[259] “But let the reader note well,” says Lope, “that the verses of Master Burguillos must be supposititious; for he did not appear at the contest; and all he wrote is in jest, and made the festival very savory. And as he did not appear for any prize, it was generally believed that he was a character introduced by Lope himself.” Obras, Tom. XI. p. 401. See also p. 598.

[260] The proceedings and poems of this second great festival were printed at once at Madrid, in a quarto volume, 1622, ff. 156, and fill Tom. XII. of the Obras Sueltas.

[261] The edition which claims a separate and real existence for Burguillos is that found in the seventeenth volume of the “Poesías Castellanas,” collected by Fernandez and others. But, besides the passages from Lope himself cited in a preceding note, Quevedo says, in an Aprobacion to the very volume in question, that “the style is such as has been seen only in the writings of Lope de Vega”; and Coronel, in some décimas prefixed to it, adds, “These verses are dashes from the pen of the Spanish Phœnix”; hints which it would have been dishonorable for Lope himself to publish, unless the poems were really his own. The poetry of Burguillos is in Tom. XIX. of the Obras Sueltas, just as Lope originally published it in 1634. There is a spirited German translation of the Gatomachia in Bertuch’s Magazin der Span. und Port. Literatur, Dessau, 1781, 8vo, Tom. I.
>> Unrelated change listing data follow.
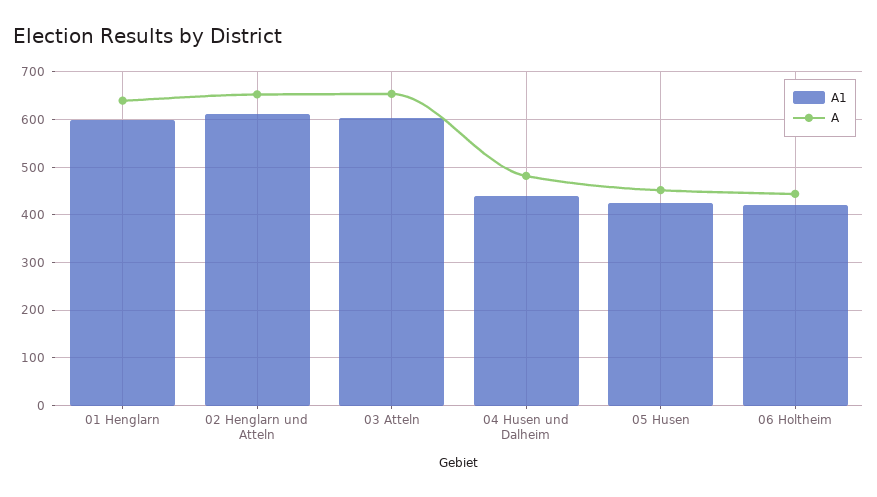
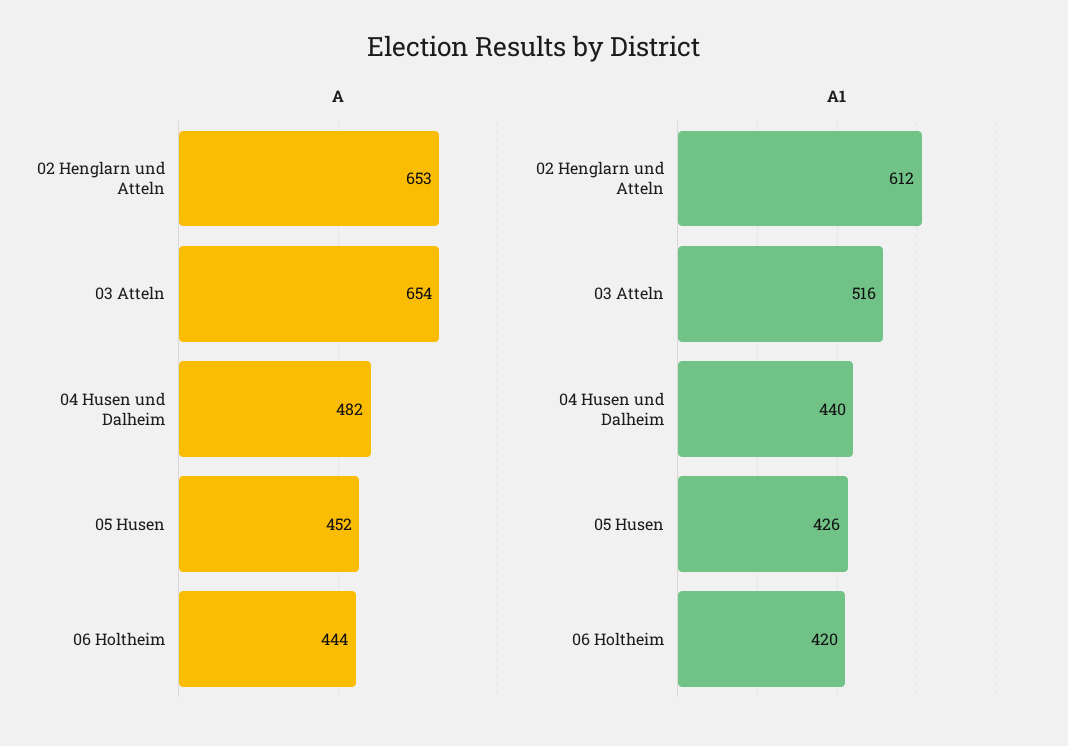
  {
    "A1": {
-     "01 Henglarn": 600,
      "02 Henglarn und Atteln": 612,
-     "03 Atteln": 600,
+     "03 Atteln": 516,
      "04 Husen und Dalheim": 440,
      "05 Husen": 426,
      "06 Holtheim": 420
    },
    "A": {
-     "01 Henglarn": 640,
      "02 Henglarn und Atteln": 653,
      "03 Atteln": 654,
      "04 Husen und Dalheim": 482,
      "05 Husen": 452,
      "06 Holtheim": 444
    }
  }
[262] The poems are in Tom. II. of the Obras Sueltas. The discussion about the new poetry is in Tom. IV. pp. 459-482; to which should be added some trifles in the same vein, scattered through his Works, and especially a sonnet beginning, “Boscan, tarde llegamos”;—which, as it was printed by him with the “Laurel de Apolo,” (1630, f. 123), shows, that, though he himself sometimes wrote in the affected style then in fashion, to please the popular taste, he continued to disapprove it to the last. The Novela is in Obras, Tom. VIII.

[263] The three poems are in Tom. III.; the epistles in Tom. I. pp. 279, etc.; and the three tales in Tom. VIII.

[264] Obras Sueltas, Tom. VIII. p. 2; also Tom. III. Preface.

[265] There are editions of the eight at Saragossa, (1648), Barcelona, (1650), etc. There is some confusion about a part of the poems published originally with these tales, and which appear among the works of Fr. Lopez de Zarate, Alcalá, 1651, 4to. (See Lope, Obras, Tom. III. p. iii.) But such things are not very rare in Spanish literature, and will occur again in relation to Zarate.

[266] The account is found in a MS. history of Madrid, by Leon Pinelo, in the King’s Library; and so much as relates to this subject I possess, as well as a notice of Lope himself, given in the same MS. under the date of his death. It is cited, and an abstract of it given, in Casiano Pellicer, “Orígen de las Comedias,” (Madrid, 1804, 12mo), Tom. I. pp. 104, 105.

[267] Obras Sueltas, Tom. XIII.

[268] A la Muerte de Carlos Felix, Obras, Tom. XIII. p. 365.